An AUSMAT team was dispatched to PNG on Tuesday with 8500 vaccine doses and medical supplies.
Labor frontbencher Bill Shorten, who has spoken with contacts in PNG, said there was a humanitarian disaster unfolding as 400 new cases were recorded there overnight.
Mr Shorten said the situation required a response similar to that seen following the 2004 Boxing Day tsunami.
"Just sending a few thousand vaccination kits is not enough," he told the Nine Network.
"If we don't deal with this disaster right now, we'll be dealing with a much bigger disaster in weeks to come and we will look back in weeks to come and say we should have done more."
Health Minister Greg Hunt told parliament the government would step up the support for its northern neighbour.
"There is more to come from the national medical stockpile and from our international inventory of vaccines as we push to have those released," he said.
PNG has so far recorded 3359 cases of COVID-19 with the death toll sitting at 36.
It is raising pandemic restrictions, ordering pubs, clubs and gaming sites to shut on Wednesday.
The new trading curbs come in addition to tighter internal border controls, bans on large gatherings, school closures and mask-wearing mandates imposed last week as infections spiked.
However its health system is struggling to cope.
The Queensland government is seeking to increase the vaccination of nearby Torres Strait islanders.
Meanwhile, Mr Hunt said there had been 312,000 vaccinations given nationally, up 10 per cent in the past 24 hours.
The minister noted the AstraZeneca vaccine clinical trial data released overnight had shown 100 per cent effectiveness against serious illness, hospitalisation or death.
"That is an extraordinary result which should lead to a great deal of confidence not just here in Australia, but around the world," he said.
CSL's Melbourne facilities are producing 50 million doses of AstraZeneca vaccine, which will be the mainstay of the Australian rollout.
The Therapeutic Goods Administration on Tuesday night gave approval for the use of the first locally produced batches of the AstraZeneca vaccine.
The release of the 832,200 doses follows the TGA granting manufacturing approval to CSL on Sunday.

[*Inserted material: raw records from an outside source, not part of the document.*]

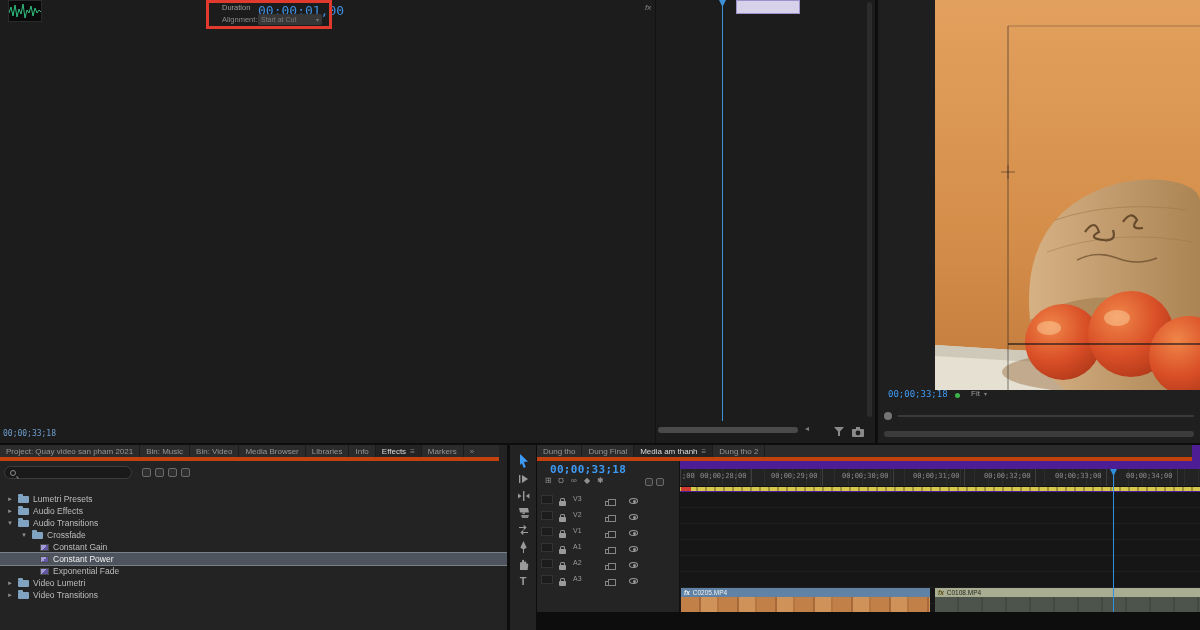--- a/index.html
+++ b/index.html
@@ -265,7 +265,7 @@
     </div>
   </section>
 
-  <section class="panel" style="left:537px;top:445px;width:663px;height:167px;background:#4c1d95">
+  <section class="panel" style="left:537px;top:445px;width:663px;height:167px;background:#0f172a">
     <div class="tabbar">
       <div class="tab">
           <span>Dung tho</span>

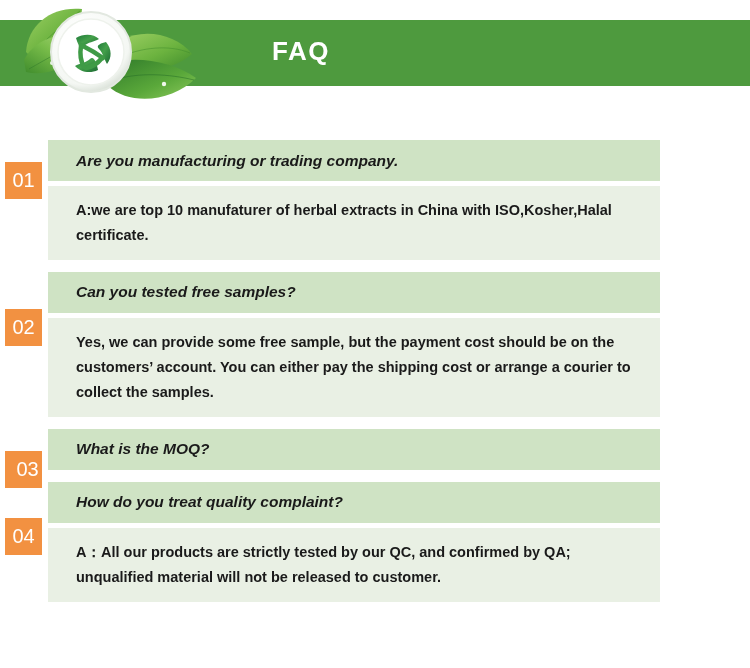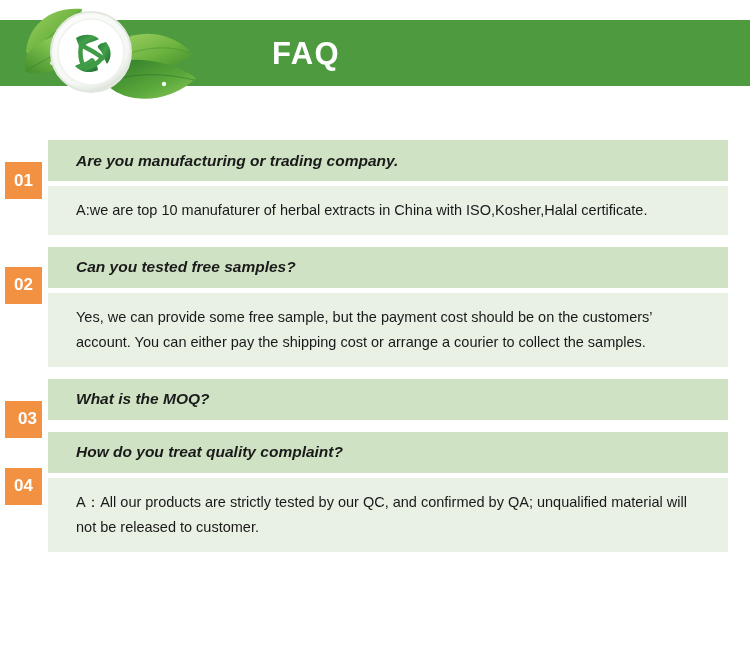--- a/index.html
+++ b/index.html
@@ -28,7 +28,7 @@
     position: absolute;
     left: 272px;
     top: 38px;
-    font-size: 31px;
+    font-size: 26px;
     font-weight: bold;
     color: #ffffff;
     letter-spacing: 1.5px;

"The TGA's clearance of the vaccine for local manufacture is a major step in Australia's response to the COVID-19 pandemic," the medicines regulator said.
"We will now be able to provide secure access to large numbers of doses of a domestically-produced vaccine."
Monday marked the first day of Australia's phase 1b of the vaccination plan, which will see six million Australians get their jabs mostly via GP clinics.
Phase 1b of the program takes in everyone over the age of 70, along with Indigenous Australians over 55 and younger adults with a medical condition or disability.
Workers deemed critical or high risk can also apply.